O desafio para os legisladores é encontrar o equilíbrio certo … entre privacidade e segurança, entre transparência e força, e entre o poder do governo e os direitos dos cidadãos. leis de retenção de dados do governo não encontrar o equilíbrio certo, e nem o apoio dessas leis do Trabalho.

Fronteiras eletrônicas Austrália (EFA) tem também chamados anteriormente para alterações à legislação para encurtar o período de retenção “injustificadamente longa” de dois anos.

Internet na Austrália, por sua vez, chamou a atenção para o alto custo de implementação do regime e armazenar os dados, dizendo que ele provavelmente vai ser repassado aos consumidores.

“O montante do financiamento atribuído pelo governo a reembolsar os prestadores de serviços é simplesmente inadequada. Além do mais, nós ainda não temos informação sobre como serão distribuídos entre as centenas de ISPs”, disse o CEO Laurie Patton em junho.

Outros críticos argumentaram que os dados conservados ao abrigo da legislação será um “pote de mel” para aspirantes a hackers.
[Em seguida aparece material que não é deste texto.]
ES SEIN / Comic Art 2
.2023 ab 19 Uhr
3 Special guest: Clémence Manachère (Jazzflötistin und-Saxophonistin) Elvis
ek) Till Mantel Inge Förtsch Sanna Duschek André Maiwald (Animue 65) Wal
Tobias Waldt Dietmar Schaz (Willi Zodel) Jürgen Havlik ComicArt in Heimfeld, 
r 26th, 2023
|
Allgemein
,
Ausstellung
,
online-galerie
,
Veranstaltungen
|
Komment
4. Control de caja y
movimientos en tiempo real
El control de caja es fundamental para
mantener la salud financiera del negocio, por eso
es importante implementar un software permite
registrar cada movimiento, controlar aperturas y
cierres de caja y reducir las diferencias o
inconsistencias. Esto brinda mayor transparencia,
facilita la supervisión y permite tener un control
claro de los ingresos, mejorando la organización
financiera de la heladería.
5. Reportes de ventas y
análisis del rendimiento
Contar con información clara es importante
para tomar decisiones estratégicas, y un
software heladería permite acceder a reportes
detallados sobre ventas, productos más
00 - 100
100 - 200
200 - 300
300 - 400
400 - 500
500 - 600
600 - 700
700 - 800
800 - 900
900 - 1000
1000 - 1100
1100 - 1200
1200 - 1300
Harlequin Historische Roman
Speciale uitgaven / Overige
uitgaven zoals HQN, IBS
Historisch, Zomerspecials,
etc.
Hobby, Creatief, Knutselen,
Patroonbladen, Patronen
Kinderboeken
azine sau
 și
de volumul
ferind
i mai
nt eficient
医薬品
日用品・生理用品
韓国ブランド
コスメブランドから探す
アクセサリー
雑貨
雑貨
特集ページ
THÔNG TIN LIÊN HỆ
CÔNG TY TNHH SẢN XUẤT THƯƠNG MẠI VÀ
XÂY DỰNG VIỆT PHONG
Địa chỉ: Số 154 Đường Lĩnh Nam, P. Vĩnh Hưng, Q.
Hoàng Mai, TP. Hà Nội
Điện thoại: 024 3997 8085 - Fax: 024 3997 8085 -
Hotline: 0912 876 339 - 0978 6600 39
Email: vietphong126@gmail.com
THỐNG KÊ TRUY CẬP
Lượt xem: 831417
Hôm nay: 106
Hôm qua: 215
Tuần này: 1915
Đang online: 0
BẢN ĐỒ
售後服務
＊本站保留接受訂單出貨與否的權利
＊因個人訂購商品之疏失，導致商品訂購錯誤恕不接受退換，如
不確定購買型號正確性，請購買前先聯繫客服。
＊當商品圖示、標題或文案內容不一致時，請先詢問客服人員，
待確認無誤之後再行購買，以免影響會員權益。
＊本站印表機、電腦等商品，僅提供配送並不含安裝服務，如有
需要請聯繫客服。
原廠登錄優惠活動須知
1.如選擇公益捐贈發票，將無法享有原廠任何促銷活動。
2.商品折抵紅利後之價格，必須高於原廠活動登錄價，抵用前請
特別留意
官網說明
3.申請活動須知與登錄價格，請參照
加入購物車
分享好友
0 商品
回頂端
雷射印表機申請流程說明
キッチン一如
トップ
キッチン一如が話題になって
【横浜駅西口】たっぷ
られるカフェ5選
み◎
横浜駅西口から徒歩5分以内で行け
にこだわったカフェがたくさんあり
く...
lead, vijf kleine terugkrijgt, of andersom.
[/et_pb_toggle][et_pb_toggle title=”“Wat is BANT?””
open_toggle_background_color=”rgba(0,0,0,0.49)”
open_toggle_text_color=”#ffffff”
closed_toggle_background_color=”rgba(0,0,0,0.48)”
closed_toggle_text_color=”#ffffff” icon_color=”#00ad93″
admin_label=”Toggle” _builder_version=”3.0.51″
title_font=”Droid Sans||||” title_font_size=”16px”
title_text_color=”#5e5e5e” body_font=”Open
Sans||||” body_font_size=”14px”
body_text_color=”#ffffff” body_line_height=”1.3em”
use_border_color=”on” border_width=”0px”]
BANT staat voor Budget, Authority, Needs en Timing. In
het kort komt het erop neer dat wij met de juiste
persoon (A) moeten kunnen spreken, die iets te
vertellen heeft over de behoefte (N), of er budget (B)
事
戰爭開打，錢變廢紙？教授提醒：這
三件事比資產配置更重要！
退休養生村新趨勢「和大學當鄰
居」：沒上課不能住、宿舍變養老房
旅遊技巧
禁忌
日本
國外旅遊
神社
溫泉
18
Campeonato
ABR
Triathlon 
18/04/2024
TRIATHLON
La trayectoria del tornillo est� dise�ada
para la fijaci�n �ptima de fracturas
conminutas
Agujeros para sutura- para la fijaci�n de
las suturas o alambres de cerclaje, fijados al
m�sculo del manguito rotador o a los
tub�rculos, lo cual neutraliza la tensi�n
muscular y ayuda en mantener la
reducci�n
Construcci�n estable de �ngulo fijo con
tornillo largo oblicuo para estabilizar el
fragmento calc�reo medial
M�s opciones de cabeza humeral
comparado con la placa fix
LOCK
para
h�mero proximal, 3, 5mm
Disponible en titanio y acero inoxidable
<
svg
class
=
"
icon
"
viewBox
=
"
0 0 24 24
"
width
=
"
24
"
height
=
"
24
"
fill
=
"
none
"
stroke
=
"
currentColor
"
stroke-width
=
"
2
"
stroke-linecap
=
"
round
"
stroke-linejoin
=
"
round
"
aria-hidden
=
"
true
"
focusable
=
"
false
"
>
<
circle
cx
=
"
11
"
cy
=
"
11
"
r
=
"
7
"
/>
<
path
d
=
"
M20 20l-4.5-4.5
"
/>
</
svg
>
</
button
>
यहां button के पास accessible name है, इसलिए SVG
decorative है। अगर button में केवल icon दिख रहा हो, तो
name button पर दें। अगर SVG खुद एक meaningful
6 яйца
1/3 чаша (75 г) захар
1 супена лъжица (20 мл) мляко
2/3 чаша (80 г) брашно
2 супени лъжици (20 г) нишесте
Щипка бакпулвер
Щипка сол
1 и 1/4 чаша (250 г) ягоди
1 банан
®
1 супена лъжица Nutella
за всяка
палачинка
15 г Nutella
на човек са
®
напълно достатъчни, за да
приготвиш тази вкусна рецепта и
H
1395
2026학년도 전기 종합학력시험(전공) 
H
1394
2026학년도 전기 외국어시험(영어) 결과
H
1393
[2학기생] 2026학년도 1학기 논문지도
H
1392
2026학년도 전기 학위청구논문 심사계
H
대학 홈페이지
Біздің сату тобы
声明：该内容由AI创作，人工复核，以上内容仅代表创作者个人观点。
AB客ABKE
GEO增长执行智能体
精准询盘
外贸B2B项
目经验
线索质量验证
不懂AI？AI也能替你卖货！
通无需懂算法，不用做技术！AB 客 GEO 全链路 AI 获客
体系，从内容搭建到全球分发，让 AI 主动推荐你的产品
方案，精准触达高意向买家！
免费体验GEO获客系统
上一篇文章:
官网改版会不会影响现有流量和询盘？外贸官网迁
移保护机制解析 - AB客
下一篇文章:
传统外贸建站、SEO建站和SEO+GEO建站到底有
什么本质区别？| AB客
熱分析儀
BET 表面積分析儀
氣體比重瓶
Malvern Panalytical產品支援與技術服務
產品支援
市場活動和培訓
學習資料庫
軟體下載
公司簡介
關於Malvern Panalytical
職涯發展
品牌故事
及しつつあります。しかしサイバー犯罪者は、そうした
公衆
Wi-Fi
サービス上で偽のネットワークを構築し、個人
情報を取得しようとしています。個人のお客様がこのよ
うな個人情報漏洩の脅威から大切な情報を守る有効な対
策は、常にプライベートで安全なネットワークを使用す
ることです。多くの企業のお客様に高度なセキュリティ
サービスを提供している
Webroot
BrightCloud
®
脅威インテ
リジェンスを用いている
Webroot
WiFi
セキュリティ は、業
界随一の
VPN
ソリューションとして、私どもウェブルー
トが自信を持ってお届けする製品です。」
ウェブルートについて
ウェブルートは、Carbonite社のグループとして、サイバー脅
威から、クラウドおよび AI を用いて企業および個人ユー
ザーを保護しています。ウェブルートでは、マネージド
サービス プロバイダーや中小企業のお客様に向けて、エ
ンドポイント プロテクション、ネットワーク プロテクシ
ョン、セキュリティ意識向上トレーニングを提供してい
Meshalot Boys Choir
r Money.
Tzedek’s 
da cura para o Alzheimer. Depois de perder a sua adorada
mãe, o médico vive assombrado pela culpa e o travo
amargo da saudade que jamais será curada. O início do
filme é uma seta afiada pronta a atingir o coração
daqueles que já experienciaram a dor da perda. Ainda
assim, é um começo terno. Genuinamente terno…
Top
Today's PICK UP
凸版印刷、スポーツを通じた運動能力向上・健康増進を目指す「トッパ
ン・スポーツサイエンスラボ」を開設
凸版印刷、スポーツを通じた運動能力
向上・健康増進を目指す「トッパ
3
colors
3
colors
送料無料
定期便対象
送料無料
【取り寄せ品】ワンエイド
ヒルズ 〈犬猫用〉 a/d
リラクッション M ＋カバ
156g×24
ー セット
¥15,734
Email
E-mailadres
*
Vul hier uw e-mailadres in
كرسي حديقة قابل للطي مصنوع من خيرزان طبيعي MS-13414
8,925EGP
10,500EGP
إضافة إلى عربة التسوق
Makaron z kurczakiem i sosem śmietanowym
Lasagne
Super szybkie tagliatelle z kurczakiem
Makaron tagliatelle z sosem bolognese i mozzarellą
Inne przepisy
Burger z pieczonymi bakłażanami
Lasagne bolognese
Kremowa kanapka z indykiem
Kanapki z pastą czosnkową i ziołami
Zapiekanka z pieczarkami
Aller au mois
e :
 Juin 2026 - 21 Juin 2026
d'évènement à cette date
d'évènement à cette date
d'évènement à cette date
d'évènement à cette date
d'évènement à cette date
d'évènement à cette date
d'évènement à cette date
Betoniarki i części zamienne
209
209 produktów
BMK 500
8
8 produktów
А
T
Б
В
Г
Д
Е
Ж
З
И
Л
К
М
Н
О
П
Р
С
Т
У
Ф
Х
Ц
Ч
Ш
Antes da passagem da lei, Comissário australiano Privacidade Timothy Pilgrim tentou argumentar que o período de retenção de dois anos deve ser avaliado contra o risco para a privacidade de armazenar uma grande quantidade de dados pessoais. Ele ressaltou que 90 por cento dos inquéritos que dependem de dados conservados só usam dados que é menos de um ano de idade.

“Se a decisão é feita para implementar um regime como este, que vai exigir, como eu disse, a exploração ou a recolha e retenção de grandes volumes de dados e informações pessoais sobre pessoas por um longo período de tempo, precisamos olhar para o que mais podemos colocar no lugar para fazer o nosso melhor para garantir que a informação “, disse Pilgrim.

tal risco seria agravado pelo fato de que as agências de segurança nacionais serão acessar e compartilhar os dados do cliente – apesar destas organizações que têm uma longa história de violações de privacidade por descuido.

Em fevereiro do ano passado, o Departamento de Imigração publicou os detalhes de quase 10.000 requerentes de asilo, incluindo seus nomes completos, datas de nascimento, sexo, nacionalidade, períodos de detenção de imigrantes, localizações, informações barco chegada, e as razões pelas quais um participante foi classificada como tendo viajado para a Austrália “ilegalmente”.

Em uma gafe semelhante, o mesmo departamento acidentalmente enviado por email os números de passaporte, datas de nascimento e informações sobre vistos de líderes mundiais presentes cimeira do G20 do ano passado em Brisbane – incluindo aqueles do presidente dos EUA Barack Obama eo presidente russo, Vladimir Putin – a um membro do Comitê Organizador local da Copa da Ásia.

A eficácia de tal regime também está em questão, com o recém-criado o primeiro-ministro Malcolm Turnbull ter admitido anteriormente que VPNs iria contornar as medidas.

“Vocês todos tem VPNs [redes privadas virtuais] de qualquer maneira, por isso todos vocês parecem estar em algum lugar em Iowa, quando você vai em linha, eu sei disso”, disse Turnbull na premiação GovHack em agosto do ano passado.